Scan the records for "fruits" and copy each line that contains it.

*** INFORMATION SHOWN

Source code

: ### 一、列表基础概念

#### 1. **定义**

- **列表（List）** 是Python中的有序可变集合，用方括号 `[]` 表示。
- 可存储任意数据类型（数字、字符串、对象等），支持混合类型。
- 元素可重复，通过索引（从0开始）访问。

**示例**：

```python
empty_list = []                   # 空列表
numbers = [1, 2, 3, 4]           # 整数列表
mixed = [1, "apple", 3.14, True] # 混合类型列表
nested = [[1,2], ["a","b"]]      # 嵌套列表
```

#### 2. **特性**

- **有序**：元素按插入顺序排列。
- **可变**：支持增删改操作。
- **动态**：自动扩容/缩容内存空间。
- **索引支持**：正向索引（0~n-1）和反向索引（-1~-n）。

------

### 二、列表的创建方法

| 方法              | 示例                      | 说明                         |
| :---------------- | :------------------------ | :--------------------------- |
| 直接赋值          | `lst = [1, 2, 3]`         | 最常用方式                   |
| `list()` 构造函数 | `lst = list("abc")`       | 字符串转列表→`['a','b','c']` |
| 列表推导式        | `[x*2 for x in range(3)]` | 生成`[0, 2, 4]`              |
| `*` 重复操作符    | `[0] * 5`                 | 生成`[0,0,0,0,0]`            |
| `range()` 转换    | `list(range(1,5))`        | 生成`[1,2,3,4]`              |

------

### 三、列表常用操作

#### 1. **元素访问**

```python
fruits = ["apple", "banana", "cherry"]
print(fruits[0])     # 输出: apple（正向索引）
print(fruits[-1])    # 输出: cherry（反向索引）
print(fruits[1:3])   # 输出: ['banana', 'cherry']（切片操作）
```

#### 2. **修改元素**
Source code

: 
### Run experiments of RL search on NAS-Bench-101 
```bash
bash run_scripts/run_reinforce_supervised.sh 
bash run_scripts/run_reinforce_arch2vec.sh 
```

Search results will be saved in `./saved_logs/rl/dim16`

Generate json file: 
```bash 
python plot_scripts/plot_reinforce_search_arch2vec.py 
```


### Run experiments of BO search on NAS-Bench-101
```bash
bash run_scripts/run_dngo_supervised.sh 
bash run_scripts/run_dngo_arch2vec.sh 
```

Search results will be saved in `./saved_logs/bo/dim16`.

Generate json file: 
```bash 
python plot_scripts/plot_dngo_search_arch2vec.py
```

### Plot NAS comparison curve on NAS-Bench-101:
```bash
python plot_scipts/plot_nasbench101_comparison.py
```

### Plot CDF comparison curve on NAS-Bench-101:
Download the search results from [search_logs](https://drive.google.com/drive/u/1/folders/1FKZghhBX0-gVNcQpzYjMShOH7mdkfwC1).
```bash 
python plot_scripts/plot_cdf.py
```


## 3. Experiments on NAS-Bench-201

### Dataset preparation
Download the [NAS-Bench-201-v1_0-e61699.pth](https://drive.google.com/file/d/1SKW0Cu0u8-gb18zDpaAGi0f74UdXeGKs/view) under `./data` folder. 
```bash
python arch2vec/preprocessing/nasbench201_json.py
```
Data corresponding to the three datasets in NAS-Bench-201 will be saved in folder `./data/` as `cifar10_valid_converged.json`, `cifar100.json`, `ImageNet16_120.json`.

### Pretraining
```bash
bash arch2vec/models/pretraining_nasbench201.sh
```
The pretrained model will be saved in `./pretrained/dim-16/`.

******

--- SOLUTION BELOW ---
fruits = ["apple", "banana", "cherry"]
print(fruits[0])     # 输出: apple（正向索引）
print(fruits[-1])    # 输出: cherry（反向索引）
print(fruits[1:3])   # 输出: ['banana', 'cherry']（切片操作）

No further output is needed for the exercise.